With this change, we will remove the separate debug/info/error logs,
and instead have always one logfile per daemon model:
- master-daemon.log for the master daemon
- node-daemon.log for the node daemon (this is the same as in 1.2)
- rapi-daemon.log for the RAPI daemon logs
- rapi-access.log, an additional log file for the RAPI that will be
in the standard http log format for possible parsing by other tools
Since the watcher will only submit jobs to the master for startup of
the instances, its log file will contain less information than before,
mainly that it will start the instance, but not the results.
Caveats
-------
A discussed alternative is to keep the current individual processes
touching the cluster configuration model. The reasons we have not
chosen this approach is:
- the speed of reading and unserializing the cluster state
today is not small enough that we can ignore it; the addition of
the job queue will make the startup cost even higher. While this
runtime cost is low, it can be on the order of a few seconds on
bigger clusters, which for very quick commands is comparable to
the actual duration of the computation itself
- individual commands would make it harder to implement a
fire-and-forget job request, along the lines "start this
instance but do not wait for it to finish"; it would require a
model of backgrounding the operation and other things that are
much better served by a daemon-based model
Another area of discussion is moving away from Twisted in this new
implementation.

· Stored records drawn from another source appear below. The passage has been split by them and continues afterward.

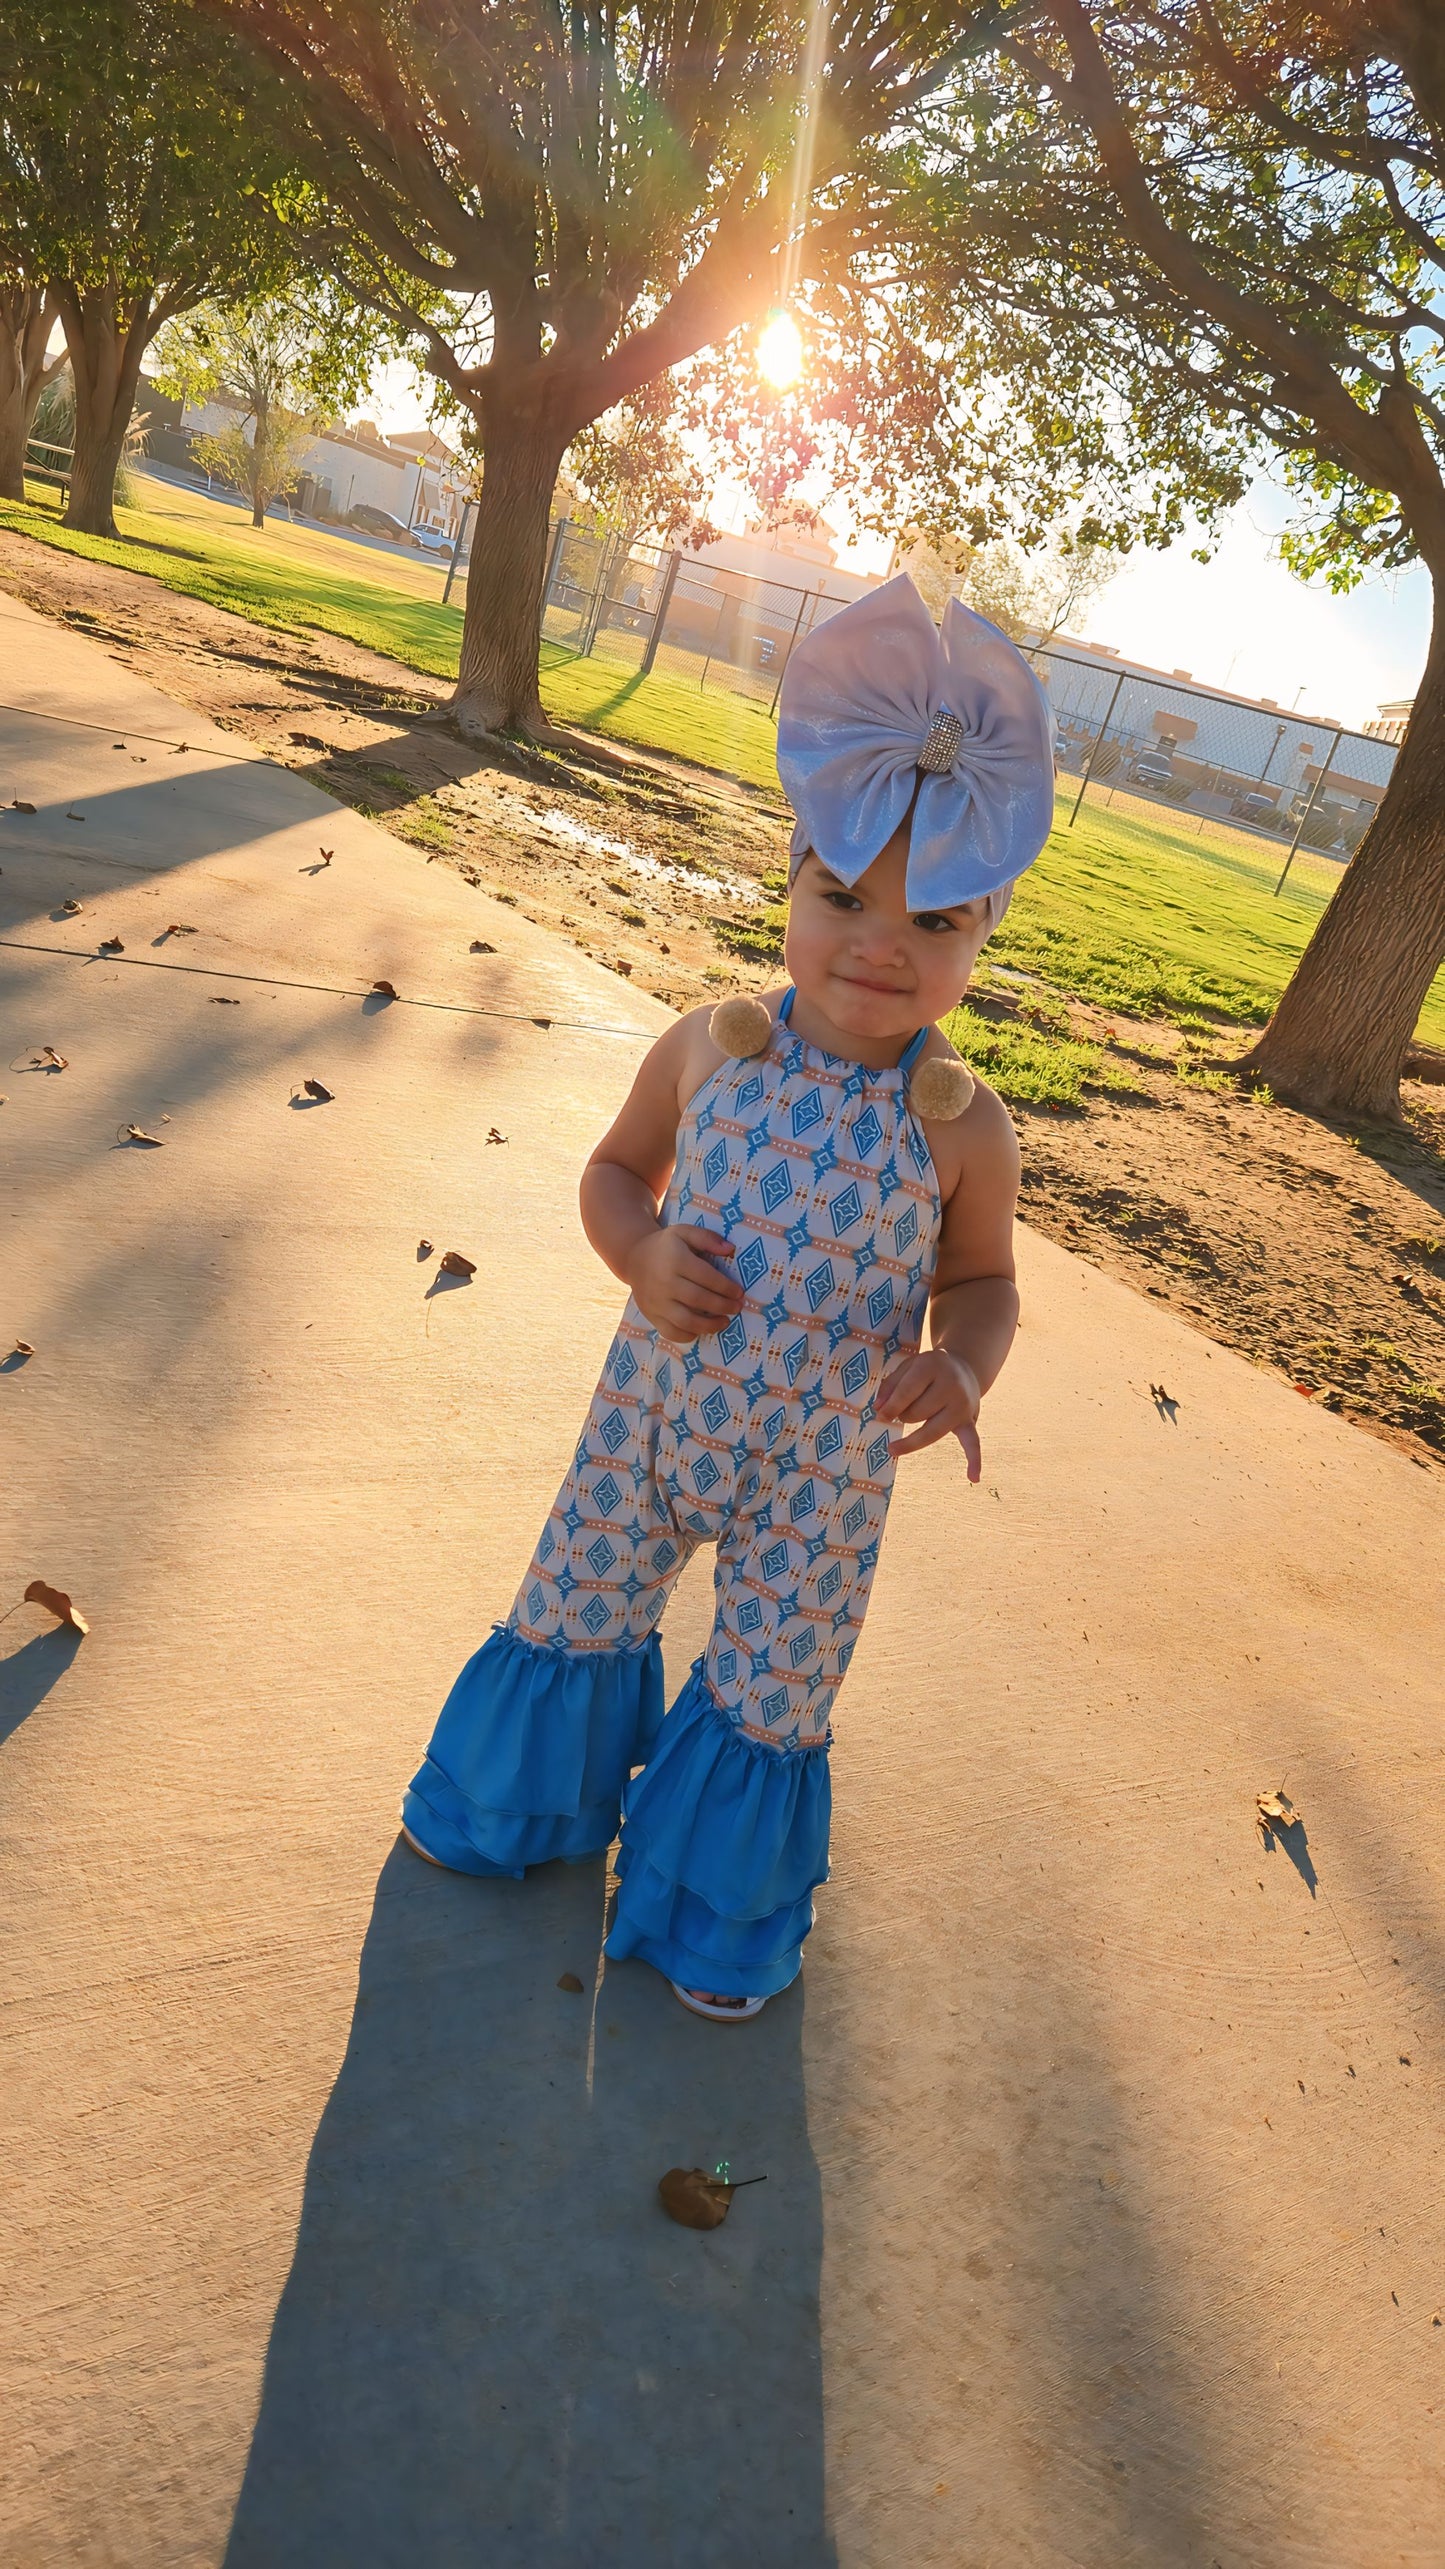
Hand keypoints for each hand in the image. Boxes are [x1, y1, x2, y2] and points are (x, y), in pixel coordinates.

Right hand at [626, 1225, 743, 1343]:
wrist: (634, 1258)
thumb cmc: (666, 1246)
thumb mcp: (684, 1232)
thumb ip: (707, 1238)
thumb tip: (730, 1249)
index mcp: (675, 1260)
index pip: (706, 1277)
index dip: (726, 1287)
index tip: (739, 1293)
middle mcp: (664, 1282)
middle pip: (699, 1300)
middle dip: (723, 1306)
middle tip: (737, 1307)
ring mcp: (656, 1302)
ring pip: (686, 1320)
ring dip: (710, 1325)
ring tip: (725, 1322)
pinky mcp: (650, 1315)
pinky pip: (671, 1332)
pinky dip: (689, 1335)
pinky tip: (701, 1329)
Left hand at [875, 1348, 982, 1477]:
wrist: (964, 1368)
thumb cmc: (927, 1370)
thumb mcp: (907, 1367)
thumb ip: (890, 1386)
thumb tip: (879, 1411)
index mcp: (933, 1366)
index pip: (907, 1391)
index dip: (890, 1406)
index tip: (880, 1416)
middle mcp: (951, 1385)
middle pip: (917, 1414)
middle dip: (904, 1415)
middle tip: (905, 1408)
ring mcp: (962, 1405)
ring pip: (930, 1432)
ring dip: (914, 1435)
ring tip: (908, 1427)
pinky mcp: (969, 1421)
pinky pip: (973, 1443)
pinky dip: (974, 1460)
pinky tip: (973, 1477)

While Twisted hase its advantages, there are also many
disatvantanges to using it:
- first and foremost, it's not a library, but a framework; thus, if
you use twisted, all the code needs to be 'twiste-ized'; we were able
to keep the 1.x code clean by hacking around twisted in an
unsupported, unrecommended way, and the only alternative would have
been to make all the code be written for twisted
- it has some weaknesses in working with multiple threads, since its base
model is designed to replace thread usage by the deffered, so while it can
use threads, it's not less flexible in doing so
And, since we already have an http server library (for the RAPI), we
can just reuse that for inter-node communication.